According to the invention, since the process of forming wiring is performed using an ink jet method instead of a fuse, no damage is caused to the base, but it is possible to arrange a circuit and wiring under a connection switching circuit region, and hence, it becomes possible to increase the area efficiency. For example, it becomes possible to achieve redundant memory circuits, such as DRAM (Dynamic Random Access Memory), in a small area.

In addition, although the construction of making wiring formed by an ink jet method as a top layer is shown to facilitate easy understanding in each embodiment mentioned above, a film including functions, such as an overcoat, is actually formed.

While preferred embodiments of the present invention have been described using specific terms, such description is for illustrative purposes only, and it is to be understood that changes and variations may be made without departing from the spirit or scope of the following claims.

Claims

1. A semiconductor device comprising:

a plurality of electroconductive member regions formed in a predetermined layer;

an insulating film region which is formed in an insulating layer which is an upper layer of said predetermined layer and which covers a region other than at least said plurality of electroconductive member regions; and

wiring for making a connection which is formed along said insulating film region and which connects said plurality of electroconductive member regions mutually.

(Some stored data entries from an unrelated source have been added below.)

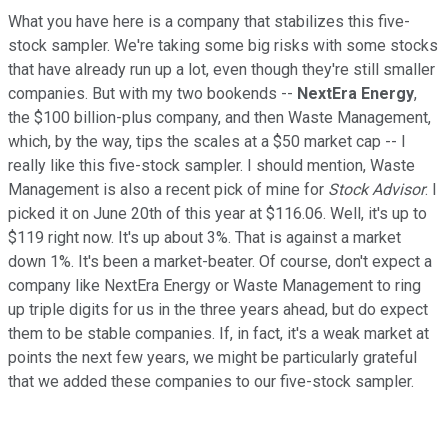
What you have here is a company that stabilizes this five-
stock sampler. We're taking some big risks with some stocks
that have already run up a lot, even though they're still smaller
companies. But with my two bookends --
NextEra Energy
,
the $100 billion-plus company, and then Waste Management,
which, by the way, tips the scales at a $50 market cap -- I
really like this five-stock sampler. I should mention, Waste
Management is also a recent pick of mine for
Stock Advisor
. I
picked it on June 20th of this year at $116.06. Well, it's up to
$119 right now. It's up about 3%. That is against a market
down 1%. It's been a market-beater. Of course, don't expect a
company like NextEra Energy or Waste Management to ring
up triple digits for us in the three years ahead, but do expect
them to be stable companies. If, in fact, it's a weak market at
points the next few years, we might be particularly grateful
that we added these companies to our five-stock sampler.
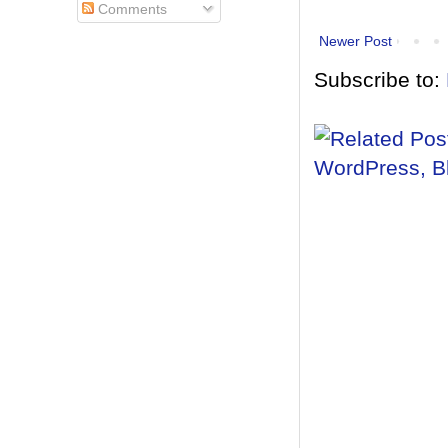
Comments
Newer Post
Subscribe to:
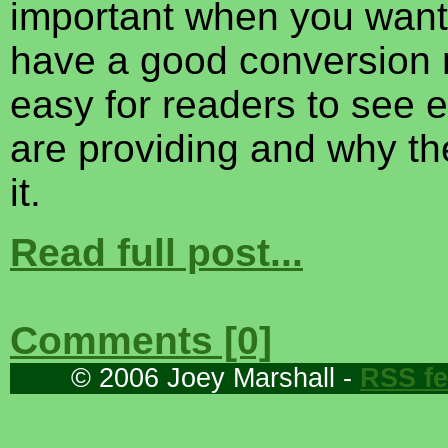
important when you want
have a good conversion r
easy for readers to see 
are providing and why t
it.
Read full post...
Comments [0]
© 2006 Joey Marshall -
RSS f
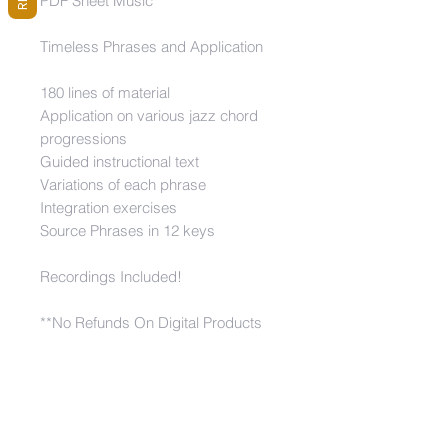
PDF Sheet Music
Timeless Phrases and Application
180 lines of material
Application on various jazz chord
progressions
Guided instructional text
Variations of each phrase
Integration exercises
Source Phrases in 12 keys
Recordings Included!
**No Refunds On Digital Products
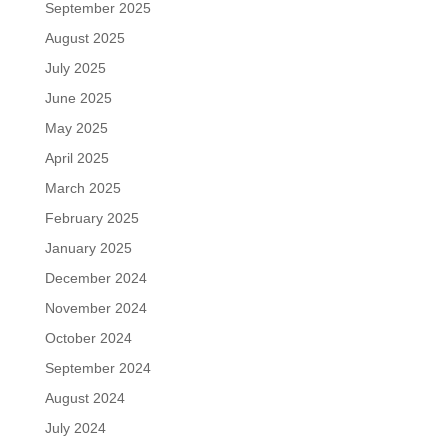
September 2025
August 2025
July 2025
June 2025
May 2025
April 2025
March 2025
February 2025
January 2025
December 2024
November 2024
October 2024
September 2024
August 2024
July 2024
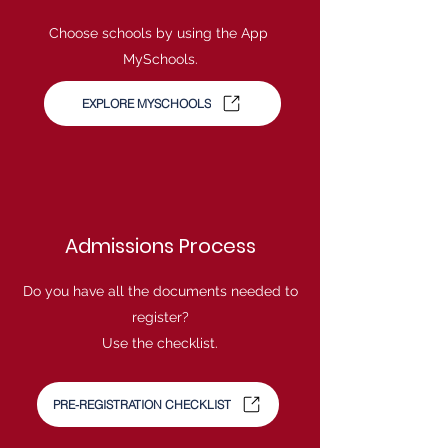
Choose schools by using the App
MySchools.
EXPLORE MYSCHOOLS
Admissions Process
Do you have all the documents needed to
register?
Use the checklist.
PRE-REGISTRATION CHECKLIST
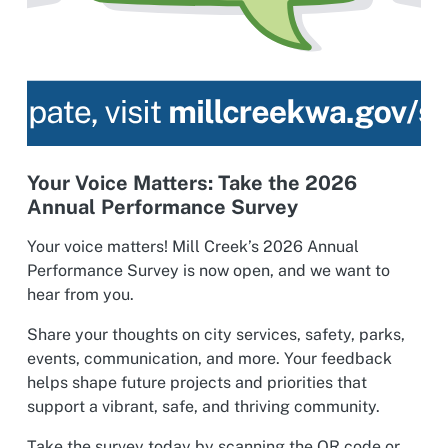
Your Voice Matters: Take the 2026
Annual Performance Survey
Your voice matters! Mill Creek’s 2026 Annual
Performance Survey is now open, and we want to
hear from you.
Share your thoughts on city services, safety, parks,
events, communication, and more. Your feedback
helps shape future projects and priorities that
support a vibrant, safe, and thriving community.
Take the survey today by scanning the QR code or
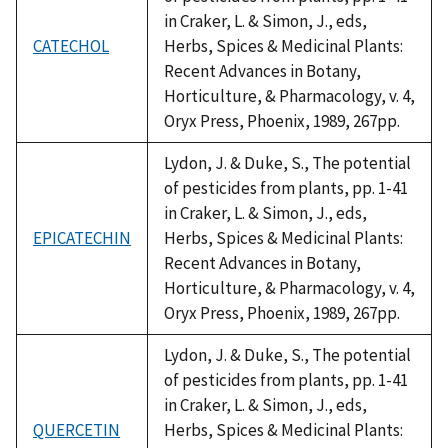
in Craker, L. & Simon, J., eds,
CATECHOL
Herbs, Spices & Medicinal Plants:
Recent Advances in Botany,
Horticulture, & Pharmacology, v. 4,
Oryx Press, Phoenix, 1989, 267pp.
Lydon, J. & Duke, S., The potential
of pesticides from plants, pp. 1-41
in Craker, L. & Simon, J., eds,
EPICATECHIN
Herbs, Spices & Medicinal Plants:
Recent Advances in Botany,
Horticulture, & Pharmacology, v. 4,
Oryx Press, Phoenix, 1989, 267pp.
Lydon, J. & Duke, S., The potential
of pesticides from plants, pp. 1-41
in Craker, L. & Simon, J., eds,
QUERCETIN
Herbs, Spices & Medicinal Plants:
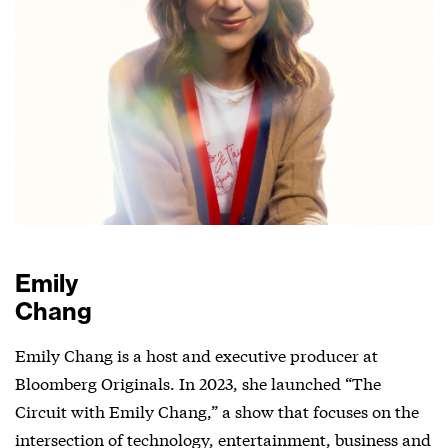
Emily
Chang
Emily Chang is a host and executive producer at
Bloomberg Originals. In 2023, she launched “The
Circuit with Emily Chang,” a show that focuses on the
intersection of technology, entertainment, business and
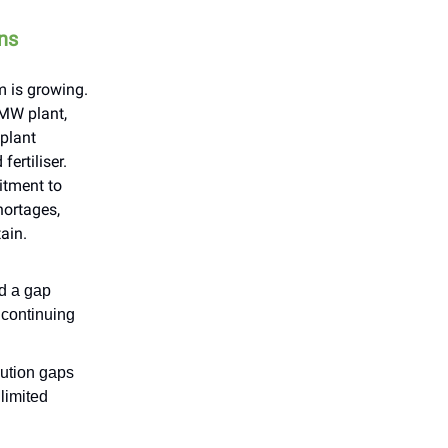
ons
 is growing.
 MW plant,
plant
ertiliser.
itment to
hortages,
ain.
ed a gap
 continuing
cution gaps
 limited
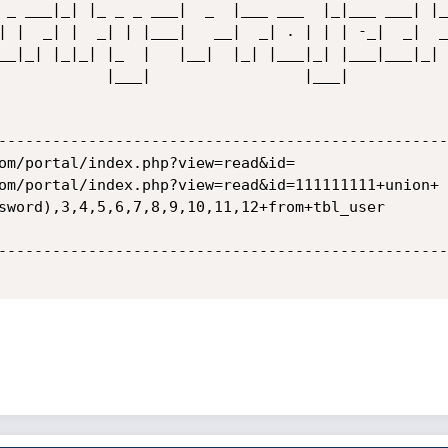
 _ ___|_| |_ _ _ ___|  _  |___ ___  |_|___ ___| |_ 
| |  _| |  _| | |___|   __|  _| . | | | -_|  _|  _|
    |___|            

--------------------------------------------------
om/portal/index.php?view=read&id=

om/portal/index.php?view=read&id=111111111+union+

sword),3,4,5,6,7,8,9,10,11,12+from+tbl_user

--------------------------------------------------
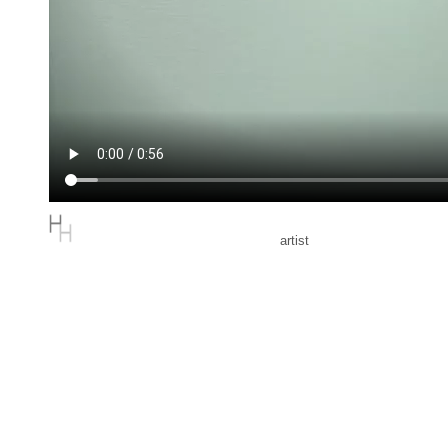
artist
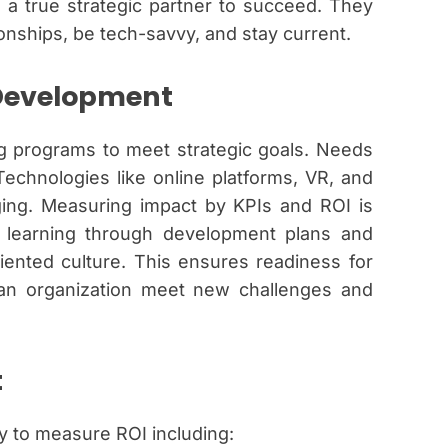
 a true strategic partner to succeed. They
onships, be tech-savvy, and stay current.
 Development
ng programs to meet strategic goals. Needs
echnologies like online platforms, VR, and
ing. Measuring impact by KPIs and ROI is
s learning through development plans and
iented culture. This ensures readiness for
s an organization meet new challenges and
t
y to measure ROI including:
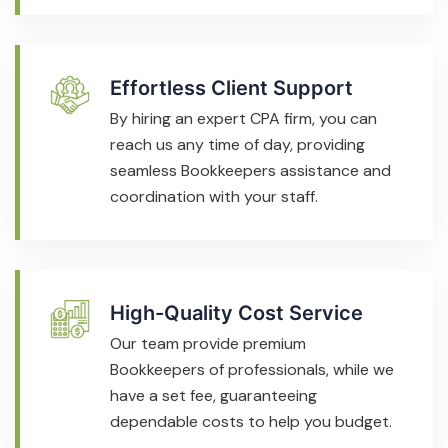
Effortless Client Support
By hiring an expert CPA firm, you can
reach us any time of day, providing
seamless Bookkeepers assistance and
coordination with your staff.
High-Quality Cost Service
Our team provide premium
Bookkeepers of professionals, while we
have a set fee, guaranteeing
dependable costs to help you budget.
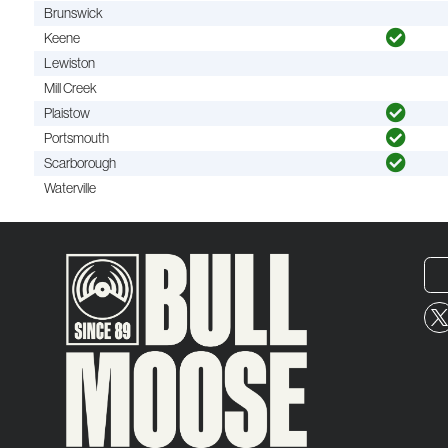
Brunswick
Keene
Lewiston
Mill Creek
Plaistow
Portsmouth
Scarborough
Waterville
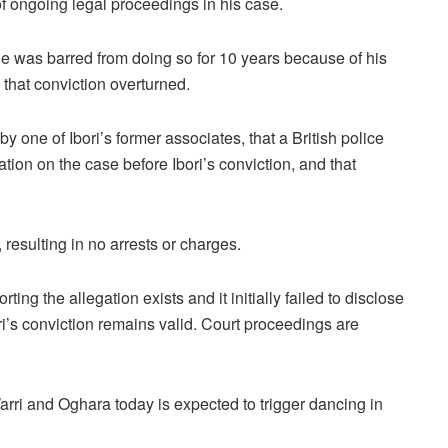
 of ongoing legal proceedings in his case.
 he was barred from doing so for 10 years because of his
 that conviction overturned.
 one of Ibori’s former associates, that a British police
mation on the case before Ibori’s conviction, and that
 resulting in no arrests or charges.
ing the allegation exists and it initially failed to disclose
bori’s conviction remains valid. Court proceedings are
Warri and Oghara today is expected to trigger dancing in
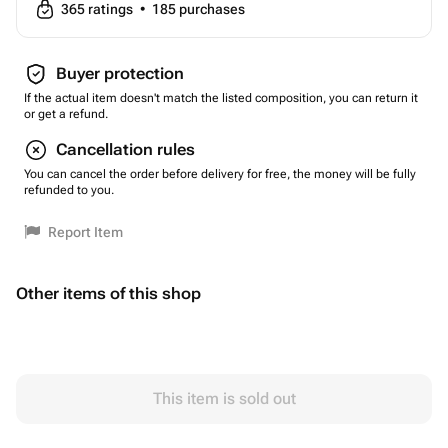
365
ratings
•
185
purchases
Buyer protection
If the actual item doesn't match the listed composition, you can return it
or get a refund.
Cancellation rules
You can cancel the order before delivery for free, the money will be fully
refunded to you.
Report Item
Other items of this shop
This item is sold out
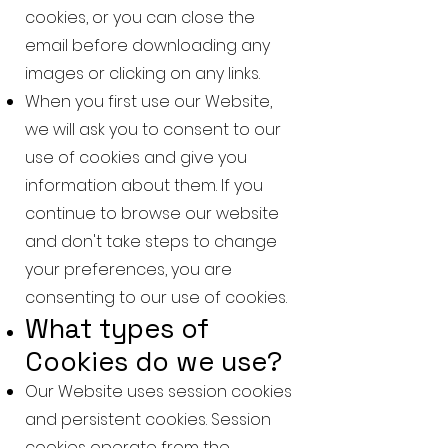
cookies, or you can close the
email before downloading any
images or clicking on any links.
When you first use our Website,
we will ask you to consent to our
use of cookies and give you
information about them. If you
continue to browse our website
and don't take steps to change
your preferences, you are
consenting to our use of cookies.
What types of
Cookies do we use?
Our Website uses session cookies
and persistent cookies. Session
cookies operate from the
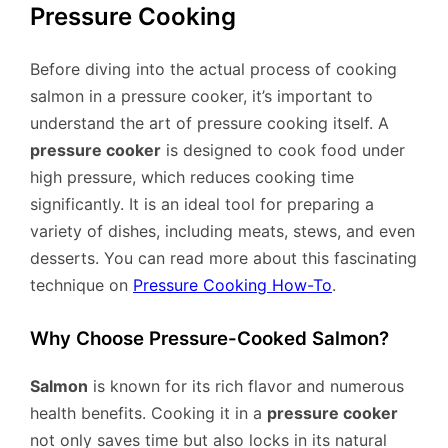
Pressure Cooking
Before diving into the actual process of cooking
salmon in a pressure cooker, it’s important to
understand the art of pressure cooking itself. A
pressure cooker
is designed to cook food under
high pressure, which reduces cooking time
significantly. It is an ideal tool for preparing a
variety of dishes, including meats, stews, and even
desserts. You can read more about this fascinating
technique on
Pressure Cooking How-To
.
Why Choose Pressure-Cooked Salmon?
Salmon
is known for its rich flavor and numerous
health benefits. Cooking it in a
pressure cooker
not only saves time but also locks in its natural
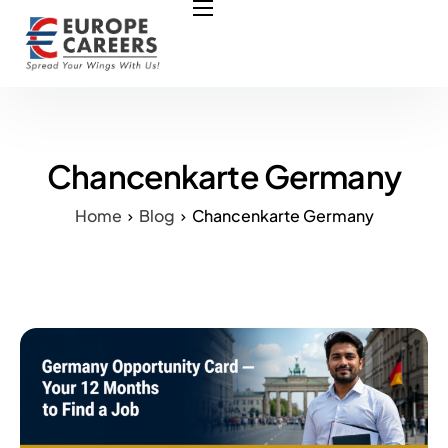
HOME
ABOUT US
OUR SERVICES
COURSES
Chancenkarte Germany
NURSING JOBS
Home
Blog
Chancenkarte Germany
CONTACT US
COUNCIL
OUR PARTNERS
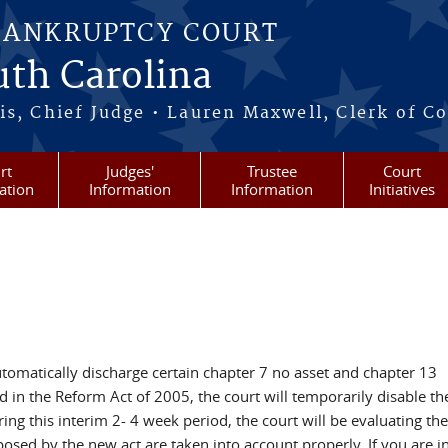
BANKRUPTCY COURT
outh Carolina
s, Chief Judge • Lauren Maxwell, Clerk of C
rt
Judges'
Trustee
Court
ation
Information
Information
Initiatives
tomatically discharge certain chapter 7 no asset and chapter 13
ed in the Reform Act of 2005, the court will temporarily disable th
 this interim 2- 4 week period, the court will be evaluating the
posed by the new act are taken into account properly. If you are i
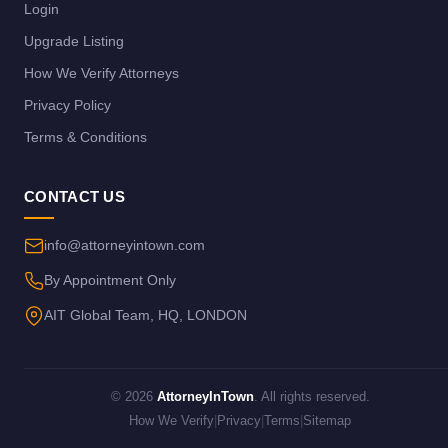
Login
Upgrade Listing
How We Verify Attorneys
Privacy Policy
Terms & Conditions
CONTACT US
info@attorneyintown.com
By Appointment Only
AIT Global Team, HQ, LONDON
© 2026
AttorneyInTown
. All rights reserved.
How We Verify
|
Privacy
|
Terms
|
Sitemap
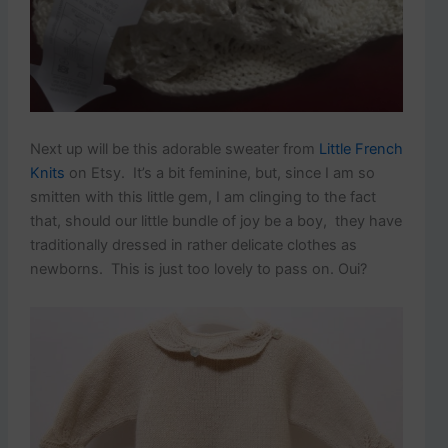
Next up will be this adorable sweater from
Little French
Knits
on Etsy. It’s a bit feminine, but, since I am so
smitten with this little gem, I am clinging to the fact
that, should our little bundle of joy be a boy, they have
traditionally dressed in rather delicate clothes as
newborns. This is just too lovely to pass on. Oui?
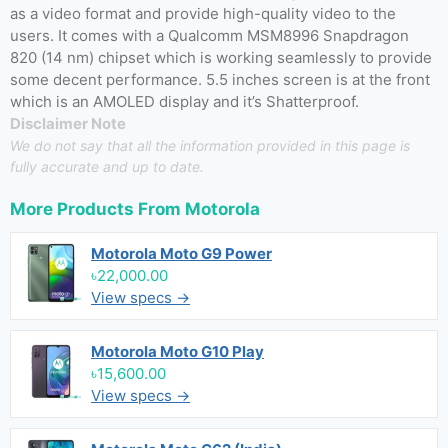
as a video format and provide high-quality video to the
users. It comes with a Qualcomm MSM8996 Snapdragon
820 (14 nm) chipset which is working seamlessly to provide
some decent performance. 5.5 inches screen is at the front
which is an AMOLED display and it’s Shatterproof.
Disclaimer Note
We do not say that all the information provided in this page is
fully accurate and up to date.
More Products From
Motorola
Motorola Moto G9 Power
৳22,000.00
View specs →
Motorola Moto G10 Play
৳15,600.00
View specs →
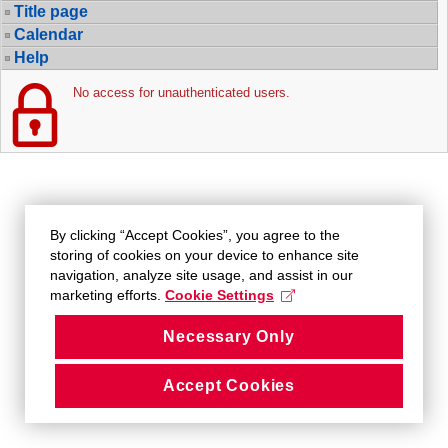
Title page
Calendar
Help
No access for unauthenticated users.
By clicking “Accept Cookies”, you agree to the
storing of cookies on your device to enhance site
navigation, analyze site usage, and assist in our
marketing efforts.
Cookie Settings
Necessary Only
Accept Cookies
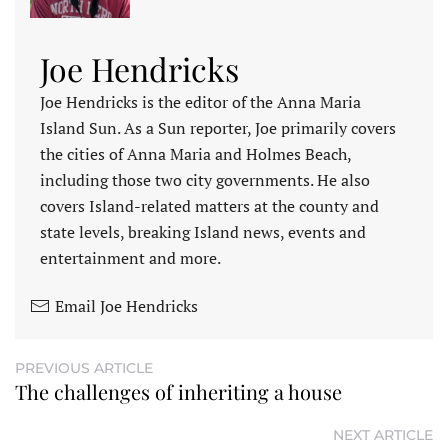
Joe Hendricks
Joe Hendricks is the editor of the Anna Maria
Island Sun. As a Sun reporter, Joe primarily covers
the cities of Anna Maria and Holmes Beach,
including those two city governments. He also
covers Island-related matters at the county and
state levels, breaking Island news, events and
entertainment and more.
Email Joe Hendricks
PREVIOUS ARTICLE
The challenges of inheriting a house
NEXT ARTICLE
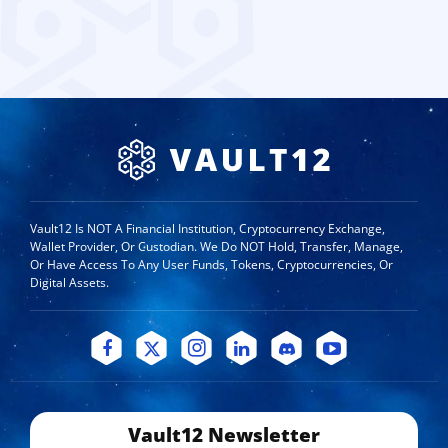
Vault12 Is NOT A Financial Institution, Cryptocurrency Exchange,
Wallet Provider, Or Custodian. We Do NOT Hold, Transfer, Manage,
Or Have Access To Any User Funds, Tokens, Cryptocurrencies, Or
Digital Assets.
Vault12 Newsletter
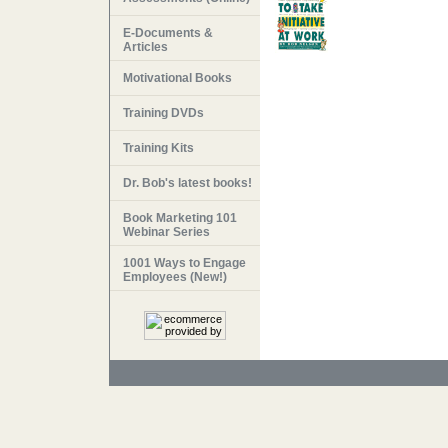
E-Documents &
Articles
Motivational Books
Training DVDs
Training Kits
Dr. Bob's latest books!
Book Marketing 101
Webinar Series
1001 Ways to Engage
Employees (New!)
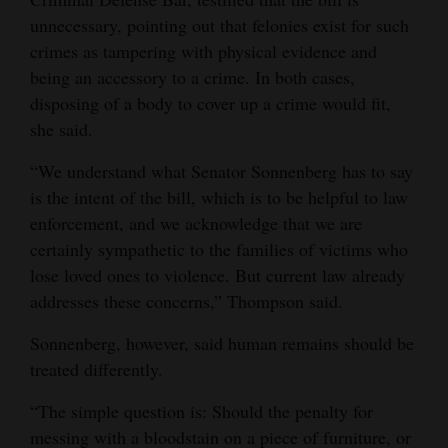
unnecessary, pointing out that felonies exist for such
crimes as tampering with physical evidence and
being an accessory to a crime. In both cases,
disposing of a body to cover up a crime would fit,
she said.
“We understand what Senator Sonnenberg has to say
is the intent of the bill, which is to be helpful to law
enforcement, and we acknowledge that we are
certainly sympathetic to the families of victims who
lose loved ones to violence. But current law already
addresses these concerns,” Thompson said.
Sonnenberg, however, said human remains should be
treated differently.
“The simple question is: Should the penalty for
messing with a bloodstain on a piece of furniture, or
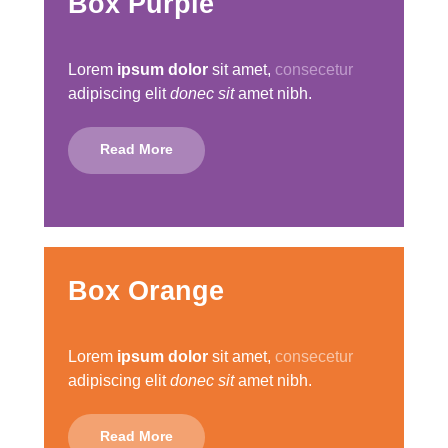
Box Purple
Lorem
ipsum dolor
sit amet,
consecetur
adipiscing elit
donec sit
amet nibh.
Read More
Box Orange
Lorem
ipsum dolor
sit amet,
consecetur
adipiscing elit
donec sit
amet nibh.
Read More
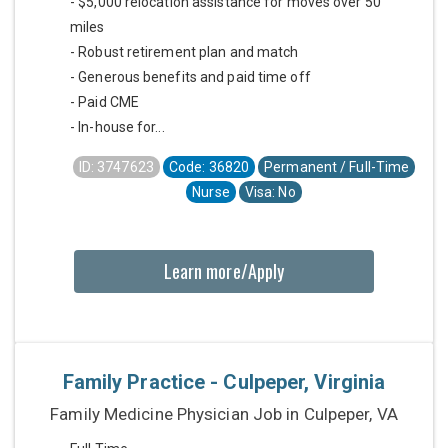
- $5,000 relocation assistance for moves over 50
miles
- Robust retirement plan and match
- Generous benefits and paid time off
- Paid CME
- In-house for...
ID: 3747623
Code: 36820
Permanent / Full-Time
Nurse
Visa: No
Learn more/Apply
Family Practice - Culpeper, Virginia
Family Medicine Physician Job in Culpeper, VA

2. The semiconductor device according to claim 1, wherein said wiring for making a connection is wiring formed using an ink jet method.

3. The semiconductor device according to claim 1, wherein said plurality of electroconductive member regions are arranged adjacently.

4. The semiconductor device according to claim 2, wherein said plurality of electroconductive member regions are arranged adjacently.

5. The semiconductor device according to claim 1, wherein said predetermined layer is a top layer of an electroconductive member, said insulating layer is a first surface protective layer of the semiconductor device, and a second surface protective layer is provided over a whole upper layer of said insulating layer and said wiring for making a connection.

6. The semiconductor device according to claim 2, wherein said predetermined layer is a top layer of an electroconductive member, said insulating layer is a first surface protective layer of the semiconductor device, and a second surface protective layer is provided over a whole upper layer of said insulating layer and said wiring for making a connection.

7. The semiconductor device according to claim 3, wherein said predetermined layer is a top layer of an electroconductive member, said insulating layer is a first surface protective layer of the semiconductor device, and a second surface protective layer is provided over a whole upper layer of said insulating layer and said wiring for making a connection.

8. The semiconductor device according to claim 4, wherein said predetermined layer is a top layer of an electroconductive member, said insulating layer is a first surface protective layer of the semiconductor device, and a second surface protective layer is provided over a whole upper layer of said insulating layer and said wiring for making a connection.

9. A production method of a semiconductor device, comprising:

firstly forming a plurality of electroconductive member regions in a predetermined layer;

secondly forming in an upper layer of the predetermined layer an insulating film region which covers one or more regions other than the plurality of electroconductive member regions; and

thirdly forming wiring for making a connection which connects the plurality of electroconductive member regions mutually along the insulating film region.

10. The production method of a semiconductor device according to claim 5, wherein the step of thirdly forming uses an ink jet method.